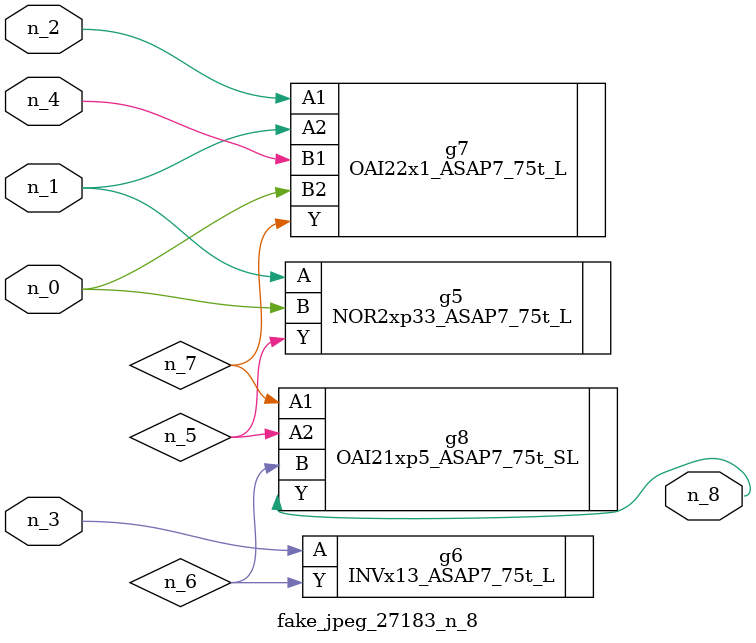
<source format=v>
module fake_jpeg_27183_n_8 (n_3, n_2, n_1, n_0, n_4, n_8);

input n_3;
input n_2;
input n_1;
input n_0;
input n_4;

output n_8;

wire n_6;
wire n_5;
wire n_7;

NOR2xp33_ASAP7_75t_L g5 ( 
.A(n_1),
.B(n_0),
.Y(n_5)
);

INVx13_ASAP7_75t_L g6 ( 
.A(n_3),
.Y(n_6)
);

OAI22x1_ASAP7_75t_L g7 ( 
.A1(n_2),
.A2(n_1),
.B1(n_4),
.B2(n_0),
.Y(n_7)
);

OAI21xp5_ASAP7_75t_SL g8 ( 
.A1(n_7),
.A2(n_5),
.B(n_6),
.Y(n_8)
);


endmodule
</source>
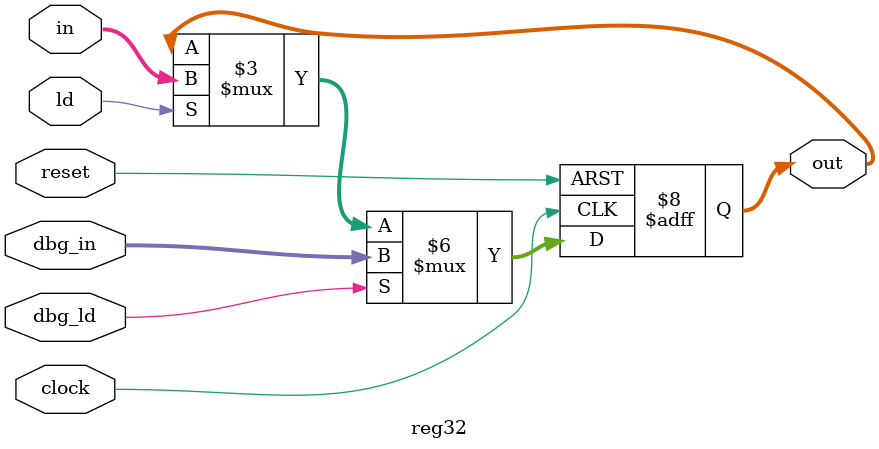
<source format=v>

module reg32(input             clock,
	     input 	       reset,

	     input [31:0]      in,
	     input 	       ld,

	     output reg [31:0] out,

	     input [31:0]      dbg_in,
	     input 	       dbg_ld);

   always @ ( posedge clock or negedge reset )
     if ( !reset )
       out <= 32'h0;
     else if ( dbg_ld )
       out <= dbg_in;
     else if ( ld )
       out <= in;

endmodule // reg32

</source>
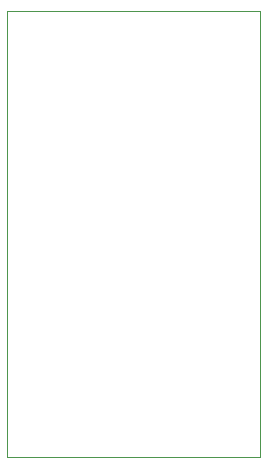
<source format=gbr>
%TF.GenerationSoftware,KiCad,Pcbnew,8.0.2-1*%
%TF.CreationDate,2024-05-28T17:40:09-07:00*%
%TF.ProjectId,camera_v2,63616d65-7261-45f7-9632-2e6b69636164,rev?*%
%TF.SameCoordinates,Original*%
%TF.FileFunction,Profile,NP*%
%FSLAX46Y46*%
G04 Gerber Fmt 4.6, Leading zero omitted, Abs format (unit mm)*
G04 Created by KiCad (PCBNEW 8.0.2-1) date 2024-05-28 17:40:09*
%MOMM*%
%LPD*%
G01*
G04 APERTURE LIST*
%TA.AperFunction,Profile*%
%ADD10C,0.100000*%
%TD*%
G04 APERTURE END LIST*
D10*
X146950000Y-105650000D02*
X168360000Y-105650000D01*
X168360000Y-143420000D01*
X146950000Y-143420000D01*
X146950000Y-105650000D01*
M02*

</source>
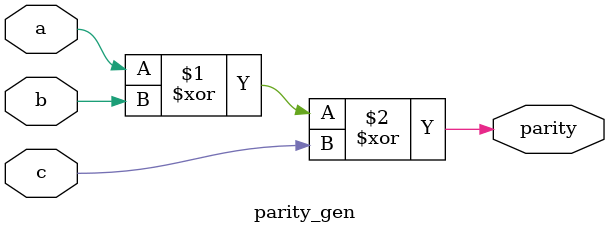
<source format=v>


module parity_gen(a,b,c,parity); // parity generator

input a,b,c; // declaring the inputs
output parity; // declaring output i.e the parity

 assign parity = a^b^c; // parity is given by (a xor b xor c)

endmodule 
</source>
◆ ◆ ◆ ◆ ◆
Output, exactly, all the records above; include no pictures.

<source format=v>
module fake_jpeg_27183_n_8 (n_3, n_2, n_1, n_0, n_4, n_8);

input n_3;
input n_2;
input n_1;
input n_0;
input n_4;

output n_8;

wire n_6;
wire n_5;
wire n_7;

NOR2xp33_ASAP7_75t_L g5 ( 
.A(n_1),
.B(n_0),
.Y(n_5)
);

INVx13_ASAP7_75t_L g6 ( 
.A(n_3),
.Y(n_6)
);

OAI22x1_ASAP7_75t_L g7 ( 
.A1(n_2),
.A2(n_1),
.B1(n_4),
.B2(n_0),
.Y(n_7)
);

OAI21xp5_ASAP7_75t_SL g8 ( 
.A1(n_7),
.A2(n_5),
.B(n_6),
.Y(n_8)
);


endmodule
</source>
<source format=v>

module reg32(input             clock,
	     input 	       reset,

	     input [31:0]      in,
	     input 	       ld,

	     output reg [31:0] out,

	     input [31:0]      dbg_in,
	     input 	       dbg_ld);

   always @ ( posedge clock or negedge reset )
     if ( !reset )
       out <= 32'h0;
     else if ( dbg_ld )
       out <= dbg_in;
     else if ( ld )
       out <= in;

endmodule // reg32

</source>
<source format=gbr>
%TF.GenerationSoftware,KiCad,Pcbnew,8.0.2-1*%
%TF.CreationDate,2024-05-28T17:40:09-07:00*%
%TF.ProjectId,camera_v2,63616d65-7261-45f7-9632-2e6b69636164,rev?*%
%TF.SameCoordinates,Original*%
%TF.FileFunction,Profile,NP*%
%FSLAX46Y46*%
G04 Gerber Fmt 4.6, Leading zero omitted, Abs format (unit mm)*
G04 Created by KiCad (PCBNEW 8.0.2-1) date 2024-05-28 17:40:09*
%MOMM*%
%LPD*%
G01*
G04 APERTURE LIST*
%TA.AperFunction,Profile*%
%ADD10C,0.100000*%
%TD*%
G04 APERTURE END LIST*
D10*
X146950000Y-105650000D02*
X168360000Y-105650000D01*
X168360000Y-143420000D01*
X146950000Y-143420000D01*
X146950000Y-105650000D01*
M02*

</source>
<source format=v>


module parity_gen(a,b,c,parity); // parity generator

input a,b,c; // declaring the inputs
output parity; // declaring output i.e the parity

 assign parity = a^b^c; // parity is given by (a xor b xor c)

endmodule 
</source>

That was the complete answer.